A special dram © John MacPherson
9) Honour your agreement. When the arrangement is “no images to be used in any way until the client has had first use, and any subsequent use to be agreed with the client” it’s a really good idea to honour that. I heard a firsthand account last week from a business colleague who subcontracted a professional photographer to do work intended to publicize the work of the client. Not only did the photographer use the images for personal portfolio reasons without first discussing it, it was done in a way that gained considerable public attention.
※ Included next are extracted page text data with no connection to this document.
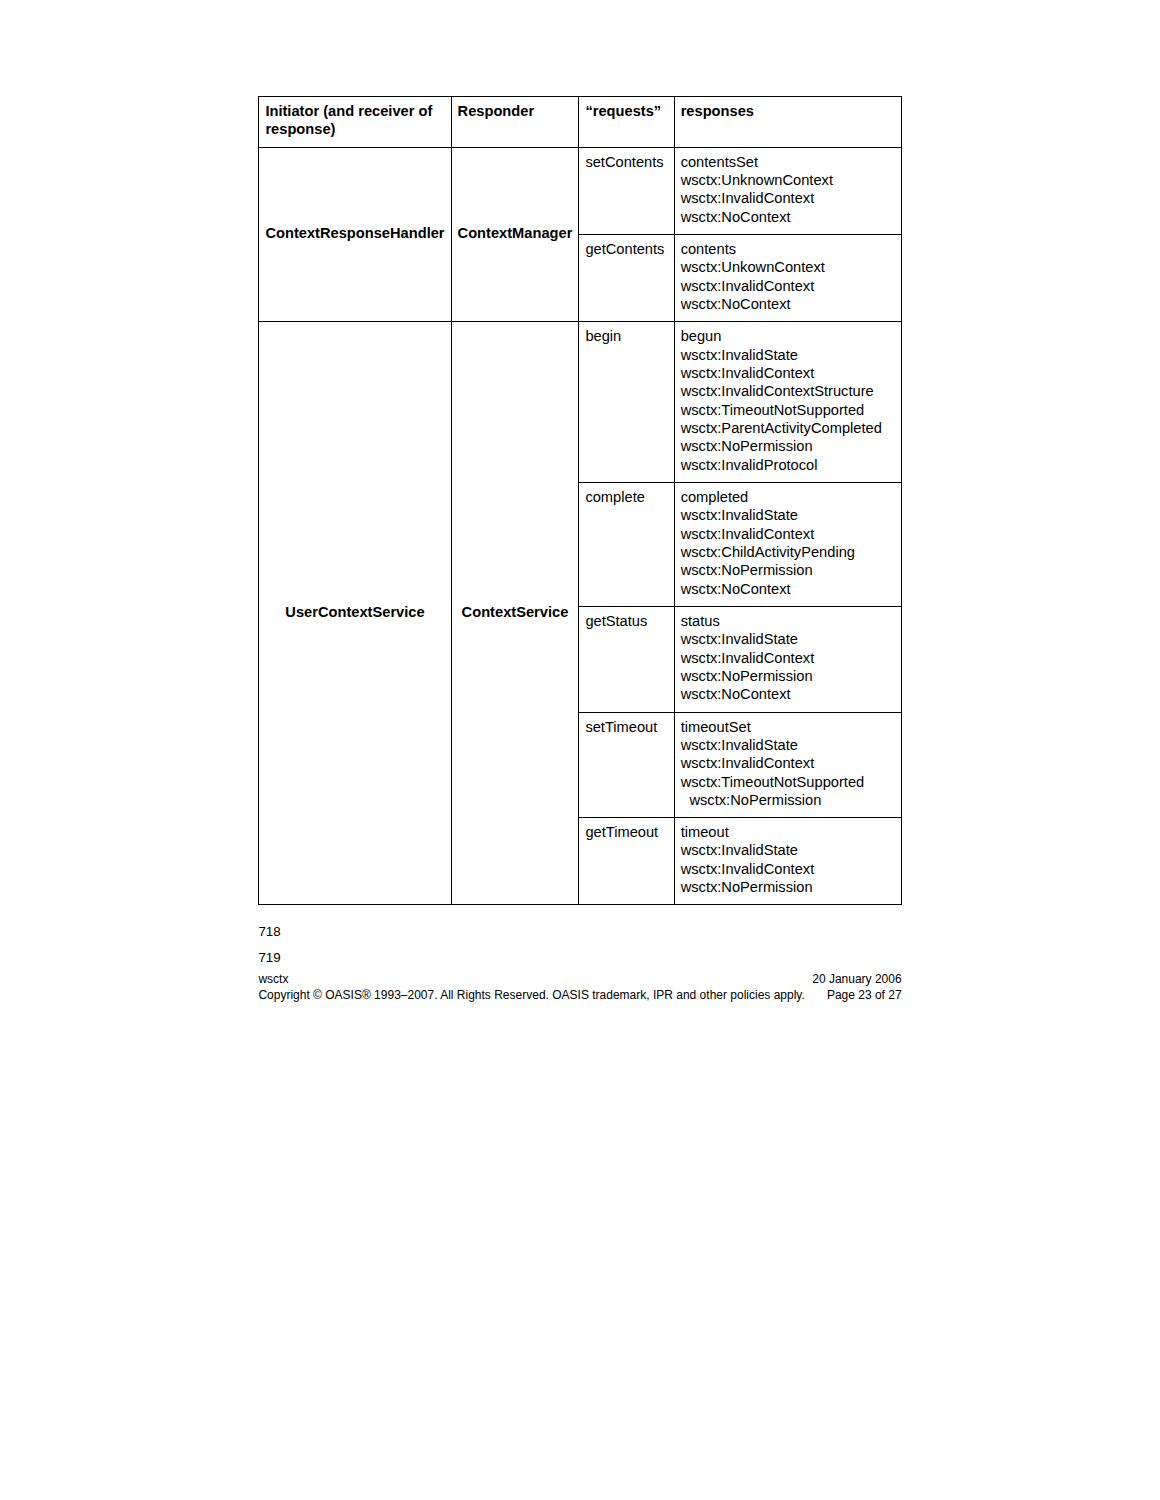| Initiator (and receiver of response) | Responder | “requests” | responses |
| --- | --- | --- | --- |
| ContextResponseHandler | ContextManager | setContents | contentsSet wsctx:UnknownContext wsctx:InvalidContext wsctx:NoContext |
| getContents | contents wsctx:UnkownContext wsctx:InvalidContext wsctx:NoContext |
| UserContextService | ContextService | begin | begun wsctx:InvalidState wsctx:InvalidContext wsctx:InvalidContextStructure wsctx:TimeoutNotSupported wsctx:ParentActivityCompleted wsctx:NoPermission wsctx:InvalidProtocol |
| complete | completed wsctx:InvalidState wsctx:InvalidContext wsctx:ChildActivityPending wsctx:NoPermission wsctx:NoContext |
| getStatus | status wsctx:InvalidState wsctx:InvalidContext wsctx:NoPermission wsctx:NoContext |
| setTimeout | timeoutSet wsctx:InvalidState wsctx:InvalidContext wsctx:TimeoutNotSupported wsctx:NoPermission |
| getTimeout | timeout wsctx:InvalidState wsctx:InvalidContext wsctx:NoPermission |
718
719
wsctx
20 January 2006
Copyright © OASIS® 1993–2007. All Rights Reserved. OASIS trademark, IPR and other policies apply.
Page 23 of 27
However the real failure was that the photographer did not include in the © credit either the hiring agency or the client, and the work was out and off and highly visible without either of the organizations who were paying for it gaining any media profile or publicity, which had been the whole point of the exercise. This created a difficult situation for everyone: the photographer looked somewhat unprofessional, my colleague who hired the individual had a difficult job placating the client. But the worst part was that the client looked as if they had been caught off-guard within their professional network as they were unaware of what was going on and that their project images were out and being seen by their peers, but they’d had no chance to maximize the PR opportunities this exposure represented.
This type of situation reflects badly on everyone, it can destroy trust, and if the damage limitation is unsuccessful it may affect the chances of the client working with (or recommending) the photographer or the business who hired them in future. And it’s easily avoidable.
10) Realize that Business is a ‘human’ activity. It relies on expectations of trust and ‘honour’ on the part of both parties more often than it relies on pieces of paper with ‘cold’ and unforgiving contractual obligations. Me? I prefer the clients I work for that appreciate the former. We trust each other, and that’s a wonderful way to work in my opinion. I hope most of you get an opportunity to do the same. It matters.
Oh, and the special whisky, what was it like?
I have no idea.
I’m keeping it unopened until my wee boy, who is only five, reaches his 18th birthday, and then we’re going to share a wee dram from it, and as we sip I’ll tell him where it came from, and explain why I think having ‘earned’ such things in business, and life, is important.
Discussion (2 Comments)
Salient points, John. Like a refresher course;-).
Aye Tony. Most folks know it, do it, but it’s always worth a heads up!